Pronouncing well one sentence ≠ Having a good pronunciation in the language
Want to improve your pronunciation quickly, practice it with many, many, sentences. Not one. You need variety for your tongue to get used to as many variations of movement as possible.
Speaking a language is creating a habit of making those associations of sounds.
As for when to try to improve your pronunciation? It should have been obvious:
Do it early on if you’re not in a hurry and are in it for the long haul.
Do it late if you ended up sticking to it until a high level even though you didn’t expect yourself to do so at the beginning.
Don’t do it if your goal isn’t to speak in the language or is to reach an intermediate level at most.
You can have a crappy pronunciation and still enjoy a foreign language.
Hell, my Korean accent sucks nowadays, and yet I’m enjoying it more than ever.
Finally, getting feedback on your own works well for many things. Pronunciation doesn’t seem to be one of them.
You can compare yourself to audio files like I did but you’ll always be relying on the hope you didn’t miss any detail. It was fine-ish for me since I’ve learned a few languages and am used to hearing sounds of languages, but it’d be a lot more taxing for someone with less experience.
Instead, get help.
Get a tutor on Italki or Preply. Find a language exchange partner nice enough to give you feedback on HelloTalk, Tandem, or Slowly. Or rely a lot more than I did on HiNative by asking for feedback on dozens of sentences daily or weekly.
In the next chapter…
By the time this is published, we’ll be mid-march. I’m two weeks late on this piece because I wasn’t sure how to structure it. Now that I’m done writing it, I realize I’ve rambled quite a bit. If you’ve read everything up to this point without skipping, congrats!

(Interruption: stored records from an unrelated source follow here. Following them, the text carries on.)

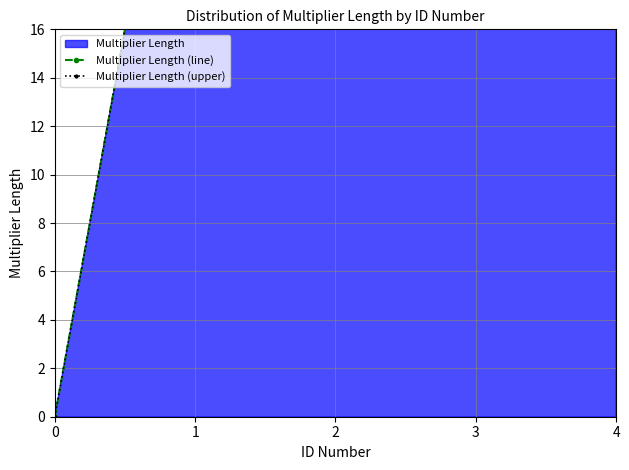

What is the difference between the Multiplier Length (upper) values at 2 and 4?

16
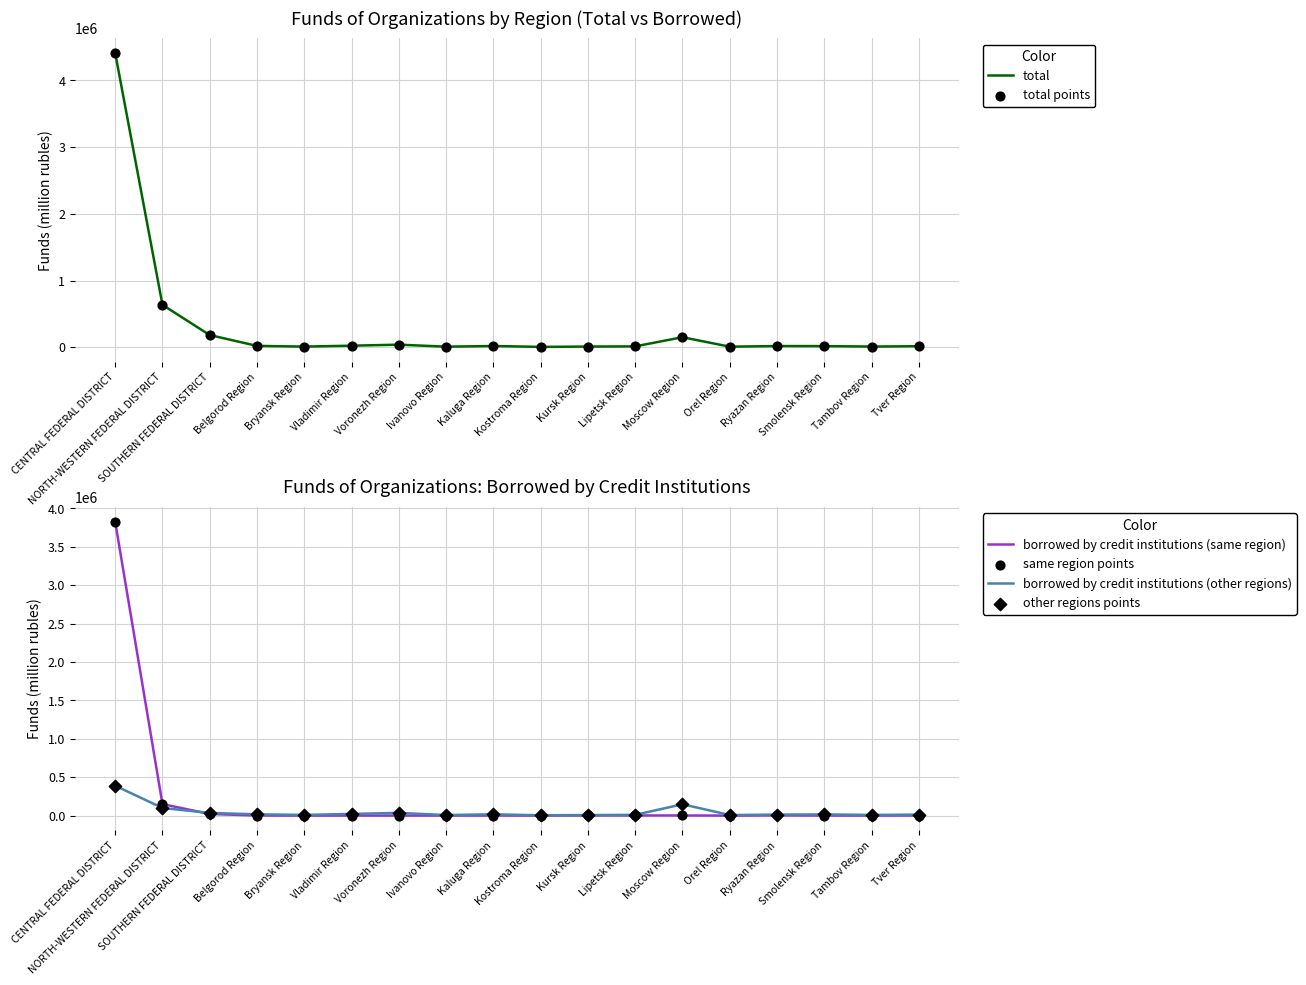

Which series contains the lowest Y value?

borrowed by credit institutions (same region)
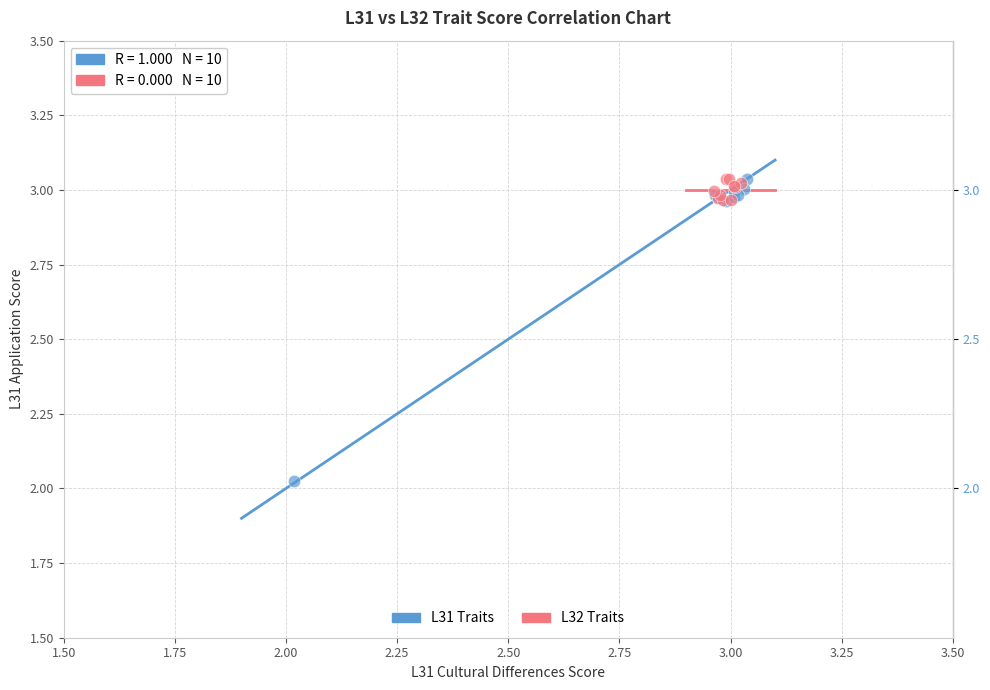

Which series reaches the minimum Y coordinate?

L31 Traits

I plan on writing more pieces like this long, rambly, and hopefully useful for you to do better than me.
But I also want to let you know more often my thoughts on the journey, overlooking different topics rather than focusing on one.
Thursday 23rd will indicate the middle of my 3 months in Thailand so I’ll try to look back on my time, the errors I’ve made, and what my plans are with the language.
Expect a new piece then!
Disclaimer: None of the tools mentioned in this article sponsors me. I genuinely enjoy using them.